The U.S. carried out bombing strikes on German oil factories in and around Auschwitz during daylight hours, when military planners had every reason to believe the factories would be filled with Jewish slave laborers. Civilian casualties were inevitable but the administration felt that harm to the Jewish prisoners was justified in order to achieve America’s war aims. For the same reason, U.S. bombers were sent to strike the V-2 rocket factory in the Buchenwald concentration camp in broad daylight, when it could be assumed that Jewish prisoners would be in the factory. Nearly 400 of them were killed in the bombing.
Not only was the Roosevelt administration willing to risk killing Jewish civilians in order to strike those military targets—it even was willing to endanger the lives of Allied POWs. About 1,400 British servicemen were imprisoned in Auschwitz beginning in the autumn of 1943, and six hundred remained there as of the summer of 1944, working as slave laborers in the oil factories. The U.S. and British governments were well aware that the POWs were there; in fact, the Red Cross regularly brought them food packages. One of the POWs, Charles Coward, smuggled information to the British government about the mass-murder process that was taking place in the Birkenau section of the camp. But the presence of the POWs did not deter the daylight air strikes on factories where British prisoners might be working. As a result, thirty-eight of the British prisoners were killed, and many others injured, in the American bombing on August 20.

Given information
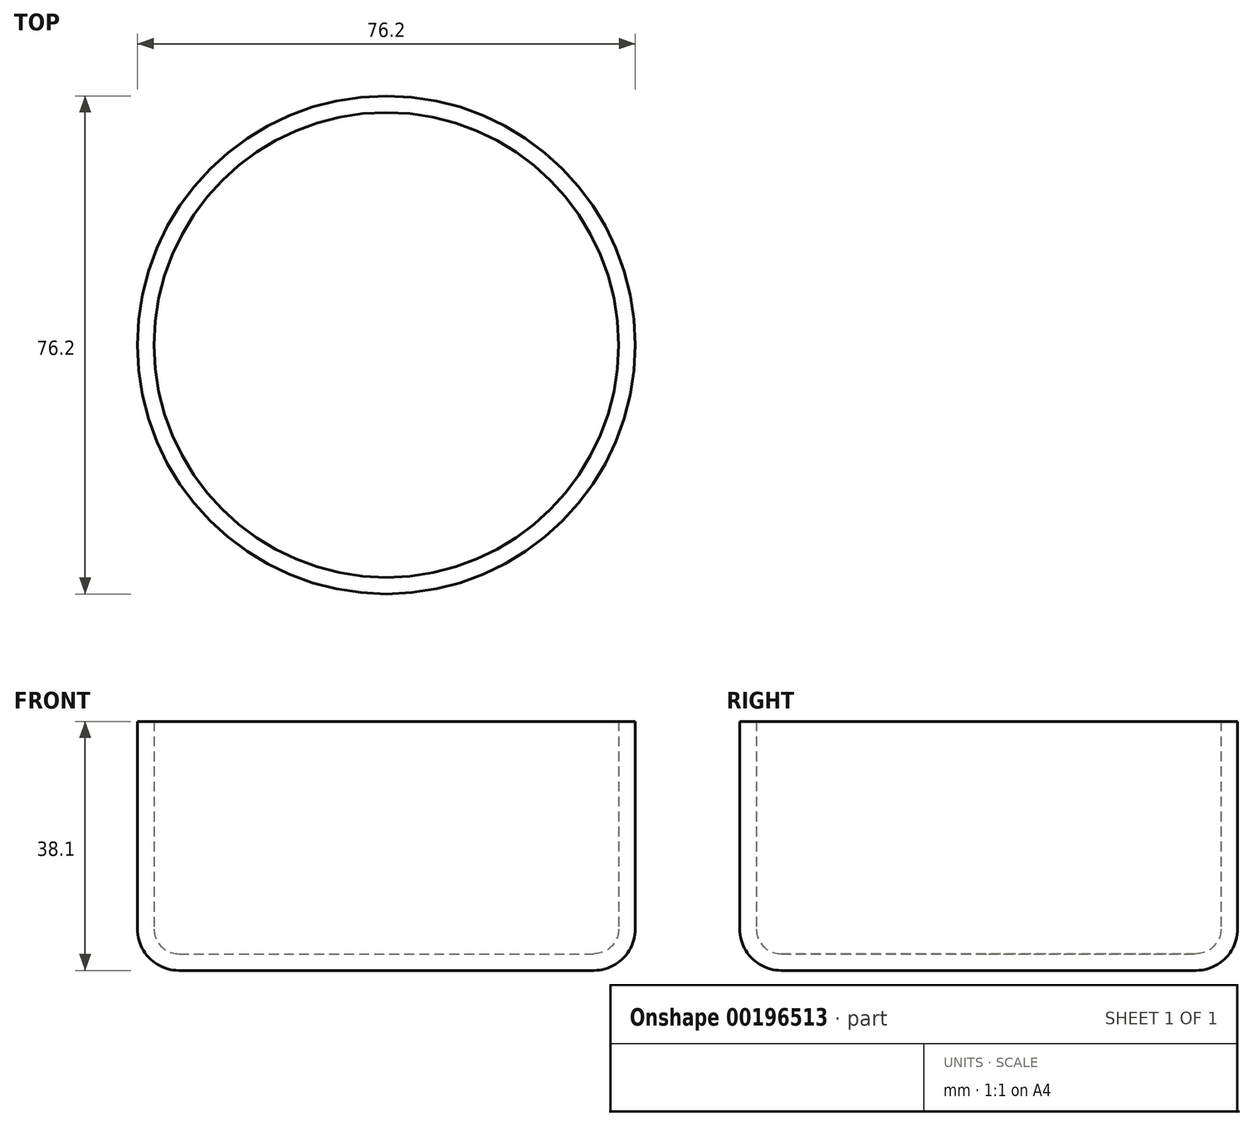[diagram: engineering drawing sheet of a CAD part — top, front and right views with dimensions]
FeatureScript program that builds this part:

Work instructions
1. Answer these questions from the text on the Auschwitz bombing strikes:
(a) How many prisoners were killed in the bombing of the V-2 rocket factory at Buchenwald?
(b) How many British servicemen remained imprisoned in Auschwitz as of the summer of 1944?
(c) On what date did the American bombing kill thirty-eight British prisoners?
2. Does each statement agree with the text on the Auschwitz bombing strikes? Answer yes or no for each and quote the words that decide it.
(a) The U.S. struck the oil factories in and around Auschwitz at night.
(b) The Red Cross regularly brought food packages to the British POWs.
(c) Charles Coward smuggled information to the American government.

Problem solutions
1.
(a) Nearly 400.
(b) Six hundred.
(c) August 20.

2.
(a) No: "during daylight hours"
(b) Yes: "the Red Cross regularly brought them food packages"
(c) No: "smuggled information to the British government"